**Texto fornecido:**
PT aciona Justiça para barrar propaganda de bets durante transmissões esportivas

Foto: Marcos Maluf
Foto: Marcos Maluf

Integrantes do Partido dos Trabalhadores (PT) protocolaram, na quinta-feira (25), uma ação popular na Justiça do Distrito Federal para impedir a veiculação de propagandas de empresas de apostas esportivas durante transmissões de eventos esportivos. O pedido alcança anúncios exibidos em canais de televisão, plataformas de streaming, redes sociais e demais meios digitais, com o argumento de que a publicidade passou a integrar o conteúdo das transmissões e estimula diretamente o público a apostar.

Na ação, os autores afirmam que o atual modelo de publicidade das chamadas “bets” ultrapassou os tradicionais intervalos comerciais e passou a fazer parte da narração e dos comentários das partidas. Segundo o documento, o espectador deixa de acompanhar apenas uma competição esportiva e passa a ser constantemente incentivado a realizar apostas em tempo real.

“O problema mais relevante é o estímulo ativo realizado dentro da própria transmissão. O estímulo ativo ocorre quando a transmissão apresenta determinada aposta, informa a odd do momento, menciona o mercado disponível, associa uma hipótese esportiva a uma oportunidade de ganho e direciona o espectador para a plataforma de aposta”, afirma o texto da ação.

**Os dados:**
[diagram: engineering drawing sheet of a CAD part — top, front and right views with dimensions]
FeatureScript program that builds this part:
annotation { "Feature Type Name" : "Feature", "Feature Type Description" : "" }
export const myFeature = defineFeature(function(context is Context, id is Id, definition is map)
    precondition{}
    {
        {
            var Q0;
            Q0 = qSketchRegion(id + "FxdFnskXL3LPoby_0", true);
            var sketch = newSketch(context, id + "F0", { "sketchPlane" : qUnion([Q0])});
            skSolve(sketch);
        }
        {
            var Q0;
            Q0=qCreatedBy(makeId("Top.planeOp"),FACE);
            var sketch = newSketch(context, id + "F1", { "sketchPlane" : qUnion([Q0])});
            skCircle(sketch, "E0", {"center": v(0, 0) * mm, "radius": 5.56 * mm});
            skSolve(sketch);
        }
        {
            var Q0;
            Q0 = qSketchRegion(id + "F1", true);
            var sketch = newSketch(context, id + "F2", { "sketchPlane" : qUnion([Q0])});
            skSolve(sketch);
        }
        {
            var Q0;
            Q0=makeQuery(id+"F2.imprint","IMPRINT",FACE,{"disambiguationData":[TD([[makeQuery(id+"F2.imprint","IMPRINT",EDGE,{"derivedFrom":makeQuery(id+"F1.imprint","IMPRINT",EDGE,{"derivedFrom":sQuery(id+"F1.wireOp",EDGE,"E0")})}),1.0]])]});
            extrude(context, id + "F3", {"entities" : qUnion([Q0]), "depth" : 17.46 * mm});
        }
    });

**Exercício A:**
Segundo a notícia sobre a ação do PT, em que dia a ação popular foi protocolada?
**Exercício B:**
Enumere todas as condutas que, conforme o trecho da ação citado na notícia sobre a ação do PT, caracterizam o estímulo ativo dentro da transmissão.
**Exercício C:**
Prossiga a redação da notícia sobre a ação do PT a partir do ponto em que ela se interrompe.
Os dados acima provêm de uma fonte distinta.

**Resposta do exercício A:**
Na quinta-feira (25).

**Resposta do exercício B:**
- Apresentar determinada aposta
- Informar a odd do momento
- Mencionar o mercado disponível
- Associar uma hipótese esportiva a uma oportunidade de ganho
- Direcionar o espectador para a plataforma de aposta

**Resposta do exercício C:**
Os autores sustentam que o objetivo da medida não é impedir a transmissão de jogos ou restringir análises esportivas, mas separar a cobertura dos eventos da promoção comercial de apostas de quota fixa. O pedido inclui a proibição de merchandising, exibição de odds, QR Codes, cupons promocionais, links, comentários patrocinados e qualquer outro mecanismo de incentivo às apostas durante as transmissões ao vivo.

Segundo a ação, a proposta busca distinguir duas atividades consideradas juridicamente diferentes: a transmissão do espetáculo esportivo e a publicidade de um produto que, conforme os autores, apresenta riscos à saúde pública em razão do potencial de provocar dependência, endividamento, conflitos familiares, autolesão e até suicídio. “O futebol pode continuar sendo transmitido ao vivo. O que deve cessar, durante a transmissão ao vivo, é o assédio publicitário e promocional ao apostador”, diz o documento.

Além da concessão de uma liminar suspendendo imediatamente as propagandas durante transmissões esportivas, a ação pede que a Justiça determine ao Ministério da Fazenda a edição, em prazo reduzido, de normas específicas de fiscalização voltadas a emissoras de televisão, plataformas digitais, operadoras de apostas e influenciadores que promovem esse tipo de conteúdo.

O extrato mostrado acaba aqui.